- Associated Press - Thursday, April 19, 2012

LOUISVILLE, Ky. — Shadowbox with a silhouetted Muhammad Ali. Grab a bat and take a few swings in a batting cage at the Louisville Slugger Museum. Dig into a Hot Brown at the place where the savory sandwich was created. Sip Kentucky bourbons at a hotel where Al Capone played blackjack.

Louisville is home to plenty of originals that liven up a visit to Kentucky’s largest city, best known for a 2-minute sporting event.

It’s the iconic horse track that overshadows everything else in town on the first Saturday in May. That’s when the Kentucky Derby is run at Churchill Downs - where mint juleps flow, women sport flowery hats and sleek thoroughbreds race for immortality.

Visitors don’t have to be horse racing buffs to enjoy the charms of this city along the Ohio River.


The city usually is adorned in red, pink and white blossoms as springtime thoughts turn from following NCAA basketball brackets to handicapping the Derby. But this year’s unseasonably warm weather resulted in a showy, but early, bloom.

The spring greenery is always dazzling in the Bluegrass State. While in Louisville, visitors can stroll along Waterfront Park - the city’s 85-acre front yard. The expansive playground near downtown offers panoramic views of downtown and the Ohio River.

“This time of year, Louisvillians get so happy,” said local restaurateur Lynn Winter. “It’s like everyone comes out.”

Not far from the park, several museums are clustered within four blocks in the city’s downtown, which features an array of restaurants and shops. Among the most popular destinations are the Muhammad Ali Center and the Louisville Slugger Museum & Factory.

The Ali Center showcases the boxing career of the former world heavyweight champion known as the “Louisville Lip,” and highlights his social activism and humanitarian causes out of the ring. Mr. Ali, who turned 70 in January, grew up in a West End neighborhood of Louisville.

The center replays his most famous bouts and features plenty of memorabilia. Visitors can shadowbox, punch a speed bag and lean into a heavy bag that lets them feel the power of an Ali punch. Other exhibits retrace Mr. Ali’s fight against war, segregation and poverty.

A short walk away, visitors can see workers crafting bats used by big leaguers. The Louisville Slugger Museum & Factory is a treasure trove of memorabilia that features bats used by Babe Ruth, Hank Aaron, Ted Williams and other Hall of Famers.

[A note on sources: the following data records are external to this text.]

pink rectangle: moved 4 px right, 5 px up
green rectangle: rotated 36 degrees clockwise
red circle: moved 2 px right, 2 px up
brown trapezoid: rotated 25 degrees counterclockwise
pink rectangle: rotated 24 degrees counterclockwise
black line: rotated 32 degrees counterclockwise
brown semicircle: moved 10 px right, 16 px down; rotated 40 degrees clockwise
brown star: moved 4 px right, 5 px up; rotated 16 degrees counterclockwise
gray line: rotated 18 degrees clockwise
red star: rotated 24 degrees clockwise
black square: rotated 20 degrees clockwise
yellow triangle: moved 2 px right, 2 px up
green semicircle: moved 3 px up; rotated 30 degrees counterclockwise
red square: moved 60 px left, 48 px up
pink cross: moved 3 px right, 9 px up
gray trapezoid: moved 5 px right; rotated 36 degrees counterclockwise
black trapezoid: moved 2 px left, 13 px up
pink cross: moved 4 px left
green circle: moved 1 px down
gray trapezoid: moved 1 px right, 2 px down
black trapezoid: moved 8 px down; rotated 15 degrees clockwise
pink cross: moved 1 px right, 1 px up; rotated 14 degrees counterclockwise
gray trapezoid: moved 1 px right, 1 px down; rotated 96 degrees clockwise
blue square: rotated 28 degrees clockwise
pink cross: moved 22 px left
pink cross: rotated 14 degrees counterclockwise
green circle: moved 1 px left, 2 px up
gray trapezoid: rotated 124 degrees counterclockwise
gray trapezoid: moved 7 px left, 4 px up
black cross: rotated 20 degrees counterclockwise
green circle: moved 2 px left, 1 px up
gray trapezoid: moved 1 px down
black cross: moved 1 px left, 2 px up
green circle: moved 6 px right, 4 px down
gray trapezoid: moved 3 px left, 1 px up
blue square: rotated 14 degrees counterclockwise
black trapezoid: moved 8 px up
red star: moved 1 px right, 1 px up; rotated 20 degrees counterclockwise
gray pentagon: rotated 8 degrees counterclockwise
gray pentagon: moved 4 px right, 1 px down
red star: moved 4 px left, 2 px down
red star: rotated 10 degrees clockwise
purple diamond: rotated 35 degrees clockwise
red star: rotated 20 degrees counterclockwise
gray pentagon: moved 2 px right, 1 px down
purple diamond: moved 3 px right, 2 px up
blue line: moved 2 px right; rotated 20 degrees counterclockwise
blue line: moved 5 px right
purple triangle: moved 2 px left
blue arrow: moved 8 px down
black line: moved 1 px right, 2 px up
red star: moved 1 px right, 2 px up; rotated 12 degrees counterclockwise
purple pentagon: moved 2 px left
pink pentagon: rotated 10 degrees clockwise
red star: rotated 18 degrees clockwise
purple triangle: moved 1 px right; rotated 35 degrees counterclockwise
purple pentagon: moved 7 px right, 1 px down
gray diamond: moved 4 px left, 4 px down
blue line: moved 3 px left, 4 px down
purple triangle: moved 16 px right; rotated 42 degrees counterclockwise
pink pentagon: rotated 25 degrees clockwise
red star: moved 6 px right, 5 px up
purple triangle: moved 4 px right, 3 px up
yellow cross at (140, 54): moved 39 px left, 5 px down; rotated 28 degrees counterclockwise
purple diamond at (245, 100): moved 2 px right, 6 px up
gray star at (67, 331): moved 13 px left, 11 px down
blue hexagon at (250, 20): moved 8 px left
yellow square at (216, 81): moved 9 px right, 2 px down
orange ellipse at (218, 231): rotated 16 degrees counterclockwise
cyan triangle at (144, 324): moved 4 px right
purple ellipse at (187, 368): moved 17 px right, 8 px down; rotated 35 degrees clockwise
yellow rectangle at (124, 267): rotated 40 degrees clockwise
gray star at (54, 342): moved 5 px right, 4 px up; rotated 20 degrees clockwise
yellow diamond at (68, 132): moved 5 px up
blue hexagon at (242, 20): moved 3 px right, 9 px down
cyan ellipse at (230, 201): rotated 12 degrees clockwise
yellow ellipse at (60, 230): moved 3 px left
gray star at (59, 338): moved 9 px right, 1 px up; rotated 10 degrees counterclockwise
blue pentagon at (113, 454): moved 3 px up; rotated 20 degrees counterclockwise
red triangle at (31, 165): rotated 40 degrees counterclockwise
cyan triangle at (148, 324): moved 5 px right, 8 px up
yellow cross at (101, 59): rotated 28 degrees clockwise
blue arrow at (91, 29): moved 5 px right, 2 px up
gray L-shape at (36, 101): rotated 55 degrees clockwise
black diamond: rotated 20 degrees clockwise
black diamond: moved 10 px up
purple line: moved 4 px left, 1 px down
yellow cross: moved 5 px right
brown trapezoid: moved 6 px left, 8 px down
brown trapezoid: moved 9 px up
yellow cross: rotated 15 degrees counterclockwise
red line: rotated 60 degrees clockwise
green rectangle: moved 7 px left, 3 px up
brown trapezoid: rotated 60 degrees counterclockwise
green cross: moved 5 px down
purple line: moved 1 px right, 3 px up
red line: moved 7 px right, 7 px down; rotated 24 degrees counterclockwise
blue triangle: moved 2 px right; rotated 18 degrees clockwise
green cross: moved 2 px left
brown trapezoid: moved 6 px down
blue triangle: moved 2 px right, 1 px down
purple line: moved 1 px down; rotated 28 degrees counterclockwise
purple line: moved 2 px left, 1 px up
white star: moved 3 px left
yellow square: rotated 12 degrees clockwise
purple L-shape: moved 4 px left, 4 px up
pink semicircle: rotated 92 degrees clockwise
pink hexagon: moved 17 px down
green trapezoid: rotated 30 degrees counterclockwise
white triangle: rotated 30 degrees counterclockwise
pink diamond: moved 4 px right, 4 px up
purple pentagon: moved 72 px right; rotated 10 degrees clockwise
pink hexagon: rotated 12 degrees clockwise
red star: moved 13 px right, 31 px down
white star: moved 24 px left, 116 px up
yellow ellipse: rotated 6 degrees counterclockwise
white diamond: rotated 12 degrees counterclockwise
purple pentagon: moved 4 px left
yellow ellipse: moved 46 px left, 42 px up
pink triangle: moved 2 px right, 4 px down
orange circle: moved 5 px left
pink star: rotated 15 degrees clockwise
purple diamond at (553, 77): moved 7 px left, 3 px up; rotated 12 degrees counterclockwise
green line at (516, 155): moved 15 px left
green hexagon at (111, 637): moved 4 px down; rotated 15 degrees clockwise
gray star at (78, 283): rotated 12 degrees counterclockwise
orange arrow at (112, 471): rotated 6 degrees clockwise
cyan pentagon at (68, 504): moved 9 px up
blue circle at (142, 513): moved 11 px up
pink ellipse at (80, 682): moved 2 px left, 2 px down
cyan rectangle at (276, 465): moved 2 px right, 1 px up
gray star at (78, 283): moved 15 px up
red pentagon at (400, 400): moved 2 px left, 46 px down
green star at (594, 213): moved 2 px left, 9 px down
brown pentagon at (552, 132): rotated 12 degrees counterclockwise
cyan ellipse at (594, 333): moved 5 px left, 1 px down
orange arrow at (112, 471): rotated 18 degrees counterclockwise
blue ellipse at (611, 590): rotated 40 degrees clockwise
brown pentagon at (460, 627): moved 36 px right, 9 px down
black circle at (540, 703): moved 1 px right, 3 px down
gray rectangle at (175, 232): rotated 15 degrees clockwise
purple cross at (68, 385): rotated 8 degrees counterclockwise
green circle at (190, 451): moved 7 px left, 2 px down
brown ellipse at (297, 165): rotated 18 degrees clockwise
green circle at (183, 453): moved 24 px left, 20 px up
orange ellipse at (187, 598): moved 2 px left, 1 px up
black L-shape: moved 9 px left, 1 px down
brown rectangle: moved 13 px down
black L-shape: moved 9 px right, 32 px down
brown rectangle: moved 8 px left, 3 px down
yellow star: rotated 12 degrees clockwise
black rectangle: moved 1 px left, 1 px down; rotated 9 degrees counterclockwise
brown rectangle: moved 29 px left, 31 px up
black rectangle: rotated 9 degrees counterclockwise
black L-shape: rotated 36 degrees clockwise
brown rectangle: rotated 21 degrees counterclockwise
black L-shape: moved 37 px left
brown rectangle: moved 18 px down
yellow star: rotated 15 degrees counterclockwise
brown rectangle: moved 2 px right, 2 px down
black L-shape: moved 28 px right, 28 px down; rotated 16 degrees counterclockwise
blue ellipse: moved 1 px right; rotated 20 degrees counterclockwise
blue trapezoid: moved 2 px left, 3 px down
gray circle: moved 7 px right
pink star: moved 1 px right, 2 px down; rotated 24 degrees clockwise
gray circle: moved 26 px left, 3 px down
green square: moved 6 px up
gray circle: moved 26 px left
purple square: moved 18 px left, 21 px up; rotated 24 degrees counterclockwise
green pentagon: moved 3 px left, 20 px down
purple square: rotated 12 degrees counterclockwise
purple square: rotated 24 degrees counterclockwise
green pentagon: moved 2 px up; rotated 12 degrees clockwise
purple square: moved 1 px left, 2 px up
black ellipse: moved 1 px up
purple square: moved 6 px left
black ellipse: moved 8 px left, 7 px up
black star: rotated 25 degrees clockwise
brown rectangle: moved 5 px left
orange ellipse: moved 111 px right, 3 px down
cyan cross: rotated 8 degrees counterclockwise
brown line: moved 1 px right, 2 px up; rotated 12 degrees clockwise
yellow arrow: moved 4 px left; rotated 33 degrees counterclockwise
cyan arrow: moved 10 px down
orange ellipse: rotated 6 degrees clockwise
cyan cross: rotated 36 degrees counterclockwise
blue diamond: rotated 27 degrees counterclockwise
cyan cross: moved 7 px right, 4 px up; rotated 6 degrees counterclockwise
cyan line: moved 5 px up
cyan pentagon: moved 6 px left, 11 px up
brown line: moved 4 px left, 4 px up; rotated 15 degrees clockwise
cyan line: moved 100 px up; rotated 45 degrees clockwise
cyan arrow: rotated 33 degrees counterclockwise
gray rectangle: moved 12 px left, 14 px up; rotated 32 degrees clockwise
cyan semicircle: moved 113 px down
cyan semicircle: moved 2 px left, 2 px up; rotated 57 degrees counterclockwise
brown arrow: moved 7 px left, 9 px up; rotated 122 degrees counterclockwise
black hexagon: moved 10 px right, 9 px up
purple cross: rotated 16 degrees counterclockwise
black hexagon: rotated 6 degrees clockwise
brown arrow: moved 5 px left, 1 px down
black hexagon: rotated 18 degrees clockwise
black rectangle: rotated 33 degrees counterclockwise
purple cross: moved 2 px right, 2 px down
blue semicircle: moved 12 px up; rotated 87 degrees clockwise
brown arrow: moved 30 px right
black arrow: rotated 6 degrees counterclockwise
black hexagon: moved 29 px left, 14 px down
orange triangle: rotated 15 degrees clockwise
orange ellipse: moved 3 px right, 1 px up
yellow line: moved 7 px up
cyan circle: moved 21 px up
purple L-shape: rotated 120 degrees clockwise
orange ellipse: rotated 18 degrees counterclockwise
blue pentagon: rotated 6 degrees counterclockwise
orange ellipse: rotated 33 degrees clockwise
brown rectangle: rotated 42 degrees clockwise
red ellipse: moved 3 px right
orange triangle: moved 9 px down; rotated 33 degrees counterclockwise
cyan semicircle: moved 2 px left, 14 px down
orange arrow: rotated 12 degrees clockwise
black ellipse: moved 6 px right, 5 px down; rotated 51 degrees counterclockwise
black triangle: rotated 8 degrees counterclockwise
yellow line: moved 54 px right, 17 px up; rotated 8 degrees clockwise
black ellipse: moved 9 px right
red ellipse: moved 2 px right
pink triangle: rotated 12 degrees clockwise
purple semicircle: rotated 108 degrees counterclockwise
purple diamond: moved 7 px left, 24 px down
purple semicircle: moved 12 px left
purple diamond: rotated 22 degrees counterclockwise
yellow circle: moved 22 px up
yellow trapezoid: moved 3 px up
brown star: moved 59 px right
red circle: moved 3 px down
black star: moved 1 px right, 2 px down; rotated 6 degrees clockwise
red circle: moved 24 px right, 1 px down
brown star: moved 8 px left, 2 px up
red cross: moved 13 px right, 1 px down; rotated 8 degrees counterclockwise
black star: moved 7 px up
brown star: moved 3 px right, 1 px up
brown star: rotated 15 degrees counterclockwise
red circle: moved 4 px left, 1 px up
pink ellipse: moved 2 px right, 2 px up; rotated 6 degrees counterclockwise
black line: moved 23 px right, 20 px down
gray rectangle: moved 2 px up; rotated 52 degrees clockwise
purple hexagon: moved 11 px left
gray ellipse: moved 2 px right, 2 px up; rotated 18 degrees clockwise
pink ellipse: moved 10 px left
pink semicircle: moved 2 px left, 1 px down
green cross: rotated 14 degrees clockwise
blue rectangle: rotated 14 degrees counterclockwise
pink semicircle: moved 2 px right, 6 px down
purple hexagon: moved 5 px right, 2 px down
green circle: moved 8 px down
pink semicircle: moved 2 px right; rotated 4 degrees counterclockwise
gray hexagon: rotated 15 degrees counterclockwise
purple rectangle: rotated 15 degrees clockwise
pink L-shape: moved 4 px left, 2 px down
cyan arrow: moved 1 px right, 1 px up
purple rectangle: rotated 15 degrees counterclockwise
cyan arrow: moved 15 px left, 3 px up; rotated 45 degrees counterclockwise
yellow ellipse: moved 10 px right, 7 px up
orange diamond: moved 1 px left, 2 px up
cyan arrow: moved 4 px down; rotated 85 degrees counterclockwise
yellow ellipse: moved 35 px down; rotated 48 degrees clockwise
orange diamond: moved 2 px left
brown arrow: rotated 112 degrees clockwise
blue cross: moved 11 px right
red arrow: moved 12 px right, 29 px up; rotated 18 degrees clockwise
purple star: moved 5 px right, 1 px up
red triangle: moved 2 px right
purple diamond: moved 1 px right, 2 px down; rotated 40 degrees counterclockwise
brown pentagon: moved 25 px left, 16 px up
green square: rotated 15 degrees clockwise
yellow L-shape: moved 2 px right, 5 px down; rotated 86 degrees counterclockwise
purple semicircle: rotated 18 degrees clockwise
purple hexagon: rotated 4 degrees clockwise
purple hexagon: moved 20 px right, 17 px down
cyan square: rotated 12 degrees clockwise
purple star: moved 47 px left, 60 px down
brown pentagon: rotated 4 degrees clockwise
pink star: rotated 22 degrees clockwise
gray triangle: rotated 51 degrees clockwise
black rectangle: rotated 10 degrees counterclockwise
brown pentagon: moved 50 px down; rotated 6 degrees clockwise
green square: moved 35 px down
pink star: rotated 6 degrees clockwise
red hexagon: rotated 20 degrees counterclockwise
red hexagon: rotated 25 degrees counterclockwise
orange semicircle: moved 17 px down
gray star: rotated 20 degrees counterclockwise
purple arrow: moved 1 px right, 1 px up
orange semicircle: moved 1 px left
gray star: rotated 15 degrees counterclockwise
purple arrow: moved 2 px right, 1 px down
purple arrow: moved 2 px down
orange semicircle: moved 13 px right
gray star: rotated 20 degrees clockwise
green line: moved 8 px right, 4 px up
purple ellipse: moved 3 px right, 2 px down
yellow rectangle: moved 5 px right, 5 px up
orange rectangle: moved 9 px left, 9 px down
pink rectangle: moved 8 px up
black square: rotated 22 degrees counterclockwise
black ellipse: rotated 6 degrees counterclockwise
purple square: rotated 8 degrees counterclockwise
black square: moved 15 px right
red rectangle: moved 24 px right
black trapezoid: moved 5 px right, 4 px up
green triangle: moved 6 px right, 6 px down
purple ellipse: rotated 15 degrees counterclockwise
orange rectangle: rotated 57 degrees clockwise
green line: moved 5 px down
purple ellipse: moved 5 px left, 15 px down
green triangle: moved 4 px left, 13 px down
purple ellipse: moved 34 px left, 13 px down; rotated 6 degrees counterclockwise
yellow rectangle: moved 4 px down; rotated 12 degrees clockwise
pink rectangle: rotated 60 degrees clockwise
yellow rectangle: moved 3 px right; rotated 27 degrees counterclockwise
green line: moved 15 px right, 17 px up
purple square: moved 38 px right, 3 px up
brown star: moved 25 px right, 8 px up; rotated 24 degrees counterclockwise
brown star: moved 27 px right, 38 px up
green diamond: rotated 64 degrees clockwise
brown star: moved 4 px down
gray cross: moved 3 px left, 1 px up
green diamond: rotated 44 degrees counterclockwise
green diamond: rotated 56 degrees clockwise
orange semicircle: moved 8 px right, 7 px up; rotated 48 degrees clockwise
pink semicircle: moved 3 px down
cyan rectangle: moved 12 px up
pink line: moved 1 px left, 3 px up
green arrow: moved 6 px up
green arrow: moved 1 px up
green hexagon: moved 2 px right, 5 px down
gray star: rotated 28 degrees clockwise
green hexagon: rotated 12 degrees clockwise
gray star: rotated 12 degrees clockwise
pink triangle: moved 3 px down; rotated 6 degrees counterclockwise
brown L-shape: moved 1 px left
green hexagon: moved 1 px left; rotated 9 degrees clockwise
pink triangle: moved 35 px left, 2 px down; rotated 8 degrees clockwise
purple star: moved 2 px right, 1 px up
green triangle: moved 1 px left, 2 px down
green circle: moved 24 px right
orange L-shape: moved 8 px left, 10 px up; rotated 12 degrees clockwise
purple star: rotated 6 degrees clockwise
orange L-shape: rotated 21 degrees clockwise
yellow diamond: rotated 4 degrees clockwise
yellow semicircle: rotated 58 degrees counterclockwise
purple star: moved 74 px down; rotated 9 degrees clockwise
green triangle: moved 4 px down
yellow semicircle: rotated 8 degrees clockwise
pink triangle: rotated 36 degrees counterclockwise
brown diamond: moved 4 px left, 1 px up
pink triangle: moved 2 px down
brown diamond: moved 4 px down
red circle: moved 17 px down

Visitors can pick a bat, wood or aluminum, and take a crack in the batting cages.

“We have little kids and big kids alike,” said employee Tony Fowler.

The springtime pace in town can seem as fast as that on the track at Churchill Downs.

The big horse race may last only two minutes, but the pre-race celebration lasts weeks during the Kentucky Derby Festival.